DIRECTIONS:
1) From the text on the Bésɨro language, reproduce the passage starting at "- //suβũ// → /[suˈmũ]/" and ending at "are nasal consonants.", switching "codas" to "syllable codas" throughout.
2) Carry on the text about the Bésɨro language past its final sentence.

TEXT PASSAGE:
= = =

Indigenous language of Bolivia

Bésɨro (Lomeriano) is a variety of Chiquitano spoken by less than 2,400 Chiquitano people and a Macro-Jê language. It is one of the 37 official languages of Bolivia.

== Phonology ==

=== Consonants ===

Consonants
|  | Bilabial | Dental | Alveolar | Palatal | Velar | Glottal |
|---|---|---|---|---|---|---|
| Plosive | p | t̪ | t | t͡ʃ | k | ʔ |
| Fricative | β |  | s | ʃ |  |  |
| Nasal | m |  | n | ɲ | ŋ |  |
| Sonorant | w |  | r | j |  |  |

=== Vowels ===

Vowels
|  | Front | Central | Back |
|---|---|---|---|
| Close | i | ɨ | u |
| Close-mid | e |  | o |
| Open |  | a |  |

=== Nasal assimilation ===
Bésɨro has regressive assimilation triggered by nasal nuclei // ɨ̃ ĩ ũ õ ã ẽ// and targeting consonant onsets within a morpheme.

- //suβũ// → /[suˈmũ]/ 'parrot (sp.)'

=== Syllable structure ===
The language has CV, CVV, and CVC syllables. It does not allow complex onsets or codas. The only codas allowed are nasal consonants.

= = =

RECORDED INFORMATION:
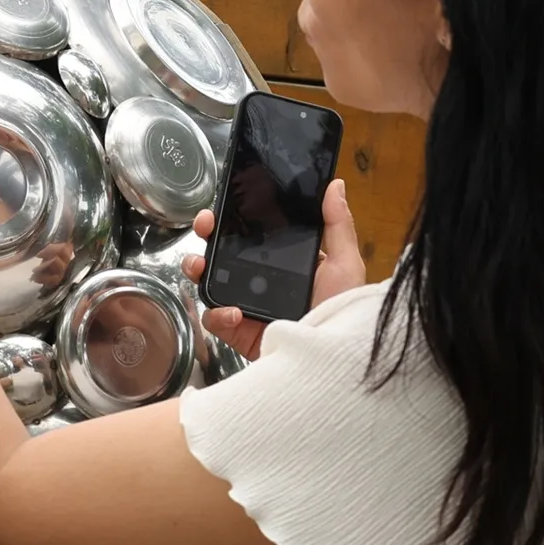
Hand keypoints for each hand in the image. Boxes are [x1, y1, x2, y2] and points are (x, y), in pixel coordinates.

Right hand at [181, 179, 364, 358]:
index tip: (225, 205)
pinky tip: (234, 312)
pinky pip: (215, 318)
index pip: (252, 235)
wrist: (330, 358)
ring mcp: (246, 307)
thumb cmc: (343, 311)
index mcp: (284, 263)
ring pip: (210, 282)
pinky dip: (218, 314)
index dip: (235, 218)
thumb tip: (335, 186)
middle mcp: (261, 282)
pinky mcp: (238, 332)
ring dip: (199, 269)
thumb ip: (337, 224)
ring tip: (199, 265)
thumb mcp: (344, 263)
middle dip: (207, 236)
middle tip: (205, 226)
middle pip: (223, 253)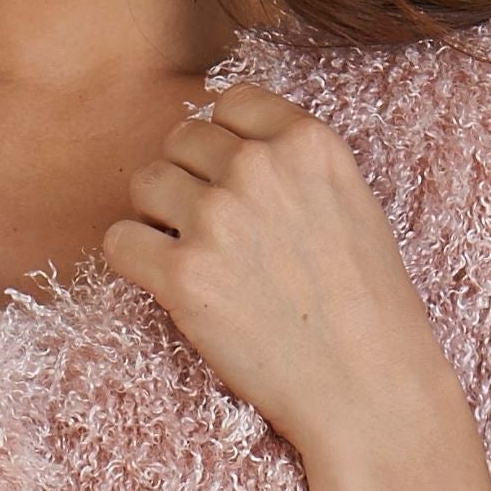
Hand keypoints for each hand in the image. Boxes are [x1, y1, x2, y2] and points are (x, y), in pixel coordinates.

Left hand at [103, 85, 468, 470]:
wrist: (369, 388)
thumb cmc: (371, 308)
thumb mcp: (353, 205)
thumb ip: (295, 166)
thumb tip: (229, 148)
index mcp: (308, 141)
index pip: (231, 102)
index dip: (225, 142)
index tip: (235, 180)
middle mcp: (259, 168)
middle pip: (182, 139)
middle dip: (190, 179)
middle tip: (215, 230)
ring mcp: (217, 219)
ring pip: (145, 183)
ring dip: (159, 216)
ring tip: (196, 256)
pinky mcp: (183, 276)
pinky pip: (120, 241)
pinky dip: (135, 260)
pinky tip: (169, 283)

= = =

RESULTS OF THE EXERCISE:
1)
- //suβũ// → /[suˈmũ]/ 'parrot (sp.)'

=== Syllable structure ===
The language has CV, CVV, and CVC syllables. It does not allow complex onsets or syllable codas. The only syllable codas allowed are nasal consonants.

2)
== Orthography ==
Bésɨro is written using the Latin script. The current official standardized alphabet of Bésɨro is presented below:

Majuscule forms (also called uppercase or capital letters)
| A | AA | B | CH | E | EE | I | II | Ɨ | ƗƗ | J | K | M | N | Ñ | O | OO | P | R | S | T | TY | U | UU | X | XH | Y | ' |
Minuscule forms (also called lowercase or small letters)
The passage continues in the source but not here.